Neuromodulation of Urinary Tract Function

The function of the lower urinary tract — to store and periodically eliminate urine — seems simple, but its neuronal control is complex and not fully understood, and dysfunction is common. Functional electrical stimulation of the tibial, pudendal, and sacral nerves involves spinal cord reflexes and brain networks through peripheral afferents. These targets for both the inhibition and stimulation of lower urinary tract function have been potential therapeutic options in urology since the 1990s. Although the technology has progressively improved, restoration of lower urinary tract function has met with limited success. A study recently reported by Mickle et al.¹ harnesses optogenetics to control function of the lower urinary tract.

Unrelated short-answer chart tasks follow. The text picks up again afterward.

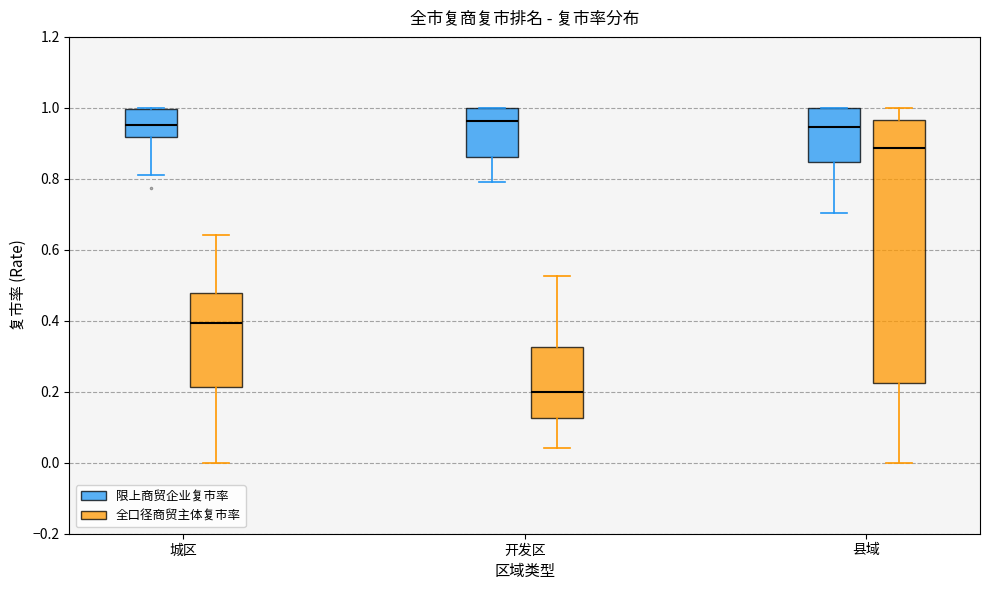

Reading left to right, read every box against the y-axis: the position of its median line, the range the box covers, and the ends of its whiskers. The values are not printed on the chart, so give them approximately, as read against the axis.

城区 (限上商贸企业复市率): median 0.96, box 0.92 to 1.00, whiskers 0.82 to 1.00
城区 (全口径商贸主体复市率): median 0.40, box 0.22 to 0.48, whiskers 0.00 to 0.64
开发区 (限上商贸企业复市率): median 0.96, box 0.86 to 1.00, whiskers 0.80 to 1.00
开发区 (全口径商贸主体复市率): median 0.20, box 0.12 to 0.32, whiskers 0.04 to 0.52
县域 (限上商贸企业复市率): median 0.94, box 0.84 to 1.00, whiskers 0.70 to 1.00
县域 (全口径商贸主体复市率): median 0.88, box 0.22 to 0.96, whiskers 0.00 to 1.00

Optogenetic approaches, which use light-responsive proteins to selectively turn on or off specific cell populations, have completely changed the ability to modulate cellular activity in a number of targets. Although the science of neuronal control got under way in 1999 when Sir Francis Crick first hypothesized that light could be used to control the action potential of neurons, it took 6 years before Boyden and colleagues published their seminal work in 2005,² showing that they could stimulate neuronal activation with precise timing by transfecting genes encoding light-activated opsins into specific neurons using a viral vector. The activated opsin, in turn, activates neuronal firing.

In 2017, Park and colleagues found that they could use opsins specifically to stimulate or inhibit contraction of smooth-muscle cells in the bladder.³ Depolarization of the cells with the use of one opsin (channelrhodopsin-2) activated vesical contraction, whereas hyperpolarization with another (halorhodopsin) inhibited contraction.³ Park et al. underscored that a singular advantage of the strategy is target specificity through genetic delivery (including use of a viral vector) of photosensitive membrane proteins into specific cells of the nervous system. Before their study, functional electrical neuromodulation could produce simultaneous contraction of both detrusor smooth muscle and striated muscle in the external urethral sphincter, which would not be desirable for lower urinary tract function.

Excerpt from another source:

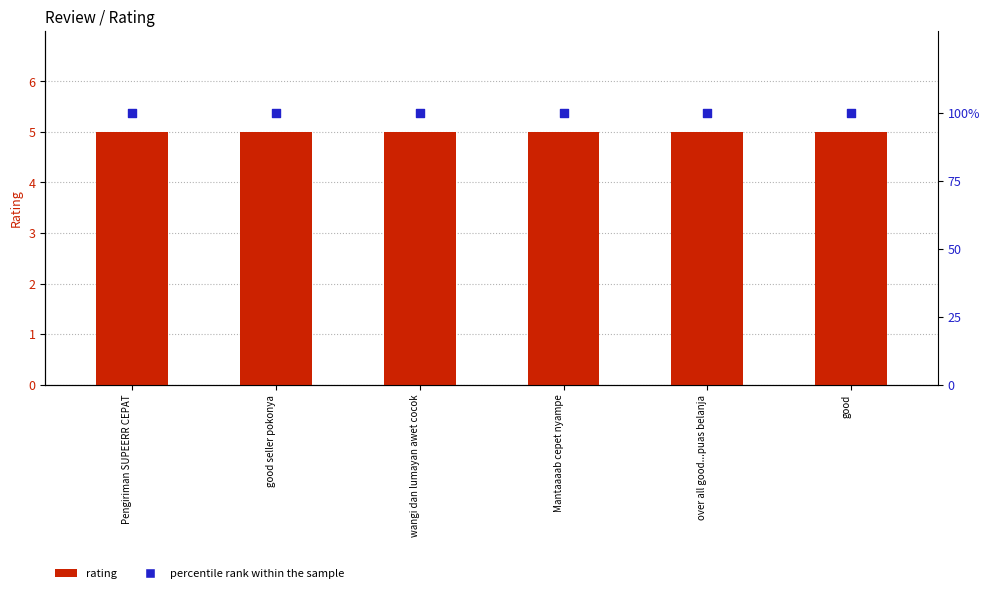

Which series has the largest Y range (max minus min)?

rating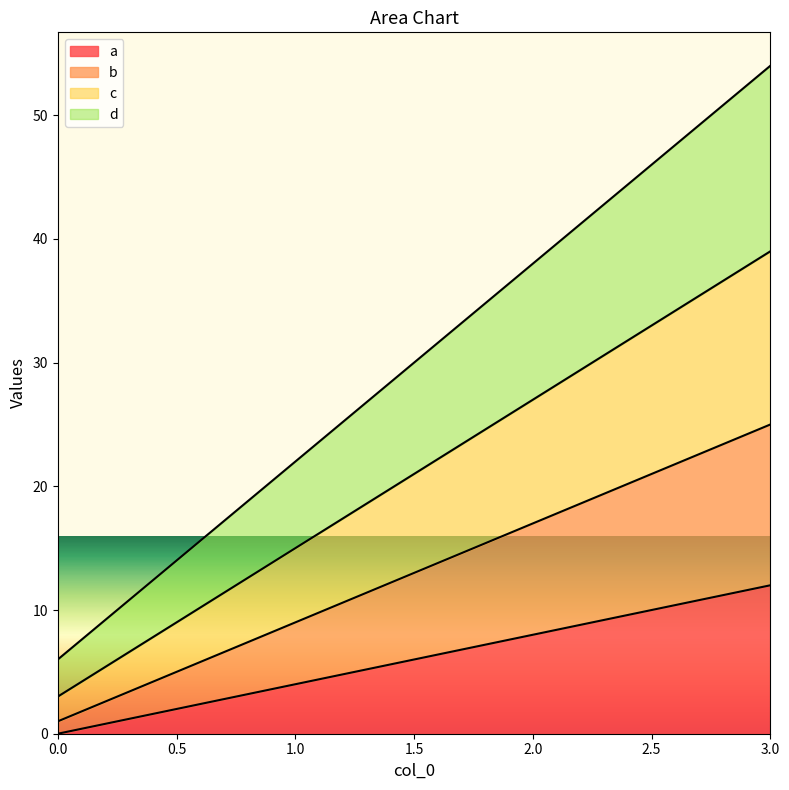

What are all the series names shown in the legend?

a, b, c, d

In their recent study, Mickle et al. modified this approach by incorporating optogenetic methods to selectively modulate neurons and thereby affect bladder function in a rat model. They used a closed-loop wireless system with an implantable device wrapped around the bladder of freely moving rats (Fig. 1). The device measures changes in resistance during bladder filling and emptying. For example, when the bladder is overactive, a signal is sent to activate a small light-emitting diode (LED) which, in turn, activates a light-sensitive archaeal protein — an inhibitory opsin, archaerhodopsin-3 (Arch), that is expressed in specific neural targets — to selectively inhibit the emptying of the bladder, thereby restoring normal function. They induced inflammation in the otherwise healthy animals by intraperitoneal injection of cyclophosphamide to test the hypothesis that the activation of Arch would reduce neural activity and, by delivering a corrective signal, restore bladder storage function. The results supported the hypothesis: activation of Arch did indeed reduce neural activity and restored normal bladder storage function.

Figure 1. Optogenetic Neuromodulation of Urinary Tract Function.

Mickle and colleagues used a closed-loop wireless system with a strain gauge wrapped around the bladder of freely moving rats.¹ The strain gauge measures changes in resistance during bladder filling and emptying. When the bladder becomes overactive, a signal is sent to activate a small microscale inorganic light-emitting diode (μ-ILED), which, in turn, activates a light-sensitive archaeal protein, an opsin, to selectively reduce neural activity. This action delivers a corrective signal, thereby restoring normal bladder function.

Nevertheless, several issues must be solved before optogenetic findings in studies involving animals can be translated to daily clinical practice for lower urinary tract control. The safety of the viral vector that is required for optogenetics in humans needs to be proved not only in the short term but also in the long term. This challenge remains a major one, especially considering that there are still no clinically implemented optogenetic applications in humans. In the model of Mickle et al., a stretch sensor wrapped around the bladder is the key element for monitoring lower urinary tract function. Reaction to the presence of a foreign body and a dwindling of bladder compliance may impede implementation of this system. Miniaturization of the module, enhancing it with a pressure sensor, and implanting it directly into the bladder wall — for instance, by injecting a combined mini-stretch-pressure sensor with the use of cystoscopy (similar to intradetrusor injections of onabotulinumtoxinA) — seems worthy of exploration. The thicker bladder wall in humans would probably impede light transmission, as compared with that in rats, and so might warrant different light-delivery modes, such as direct placement inside the bladder. Red light may be necessary, since it penetrates biologic tissue much more efficiently than does light of other wavelengths.

Although there are other hurdles to overcome, the closed-loop optogenetic neuromodulation system developed by Mickle and colleagues opens new avenues to restore lower urinary tract function in humans. As a result of the closed-loop system, neuromodulation is only provided when the device detects a problem. And, in contrast to current functional electrical stimulation of the tibial, pudendal, and sacral nerves, optogenetic innervation can target specific neurons in the lower urinary tract and thus can avoid interfering with bowel or sexual function.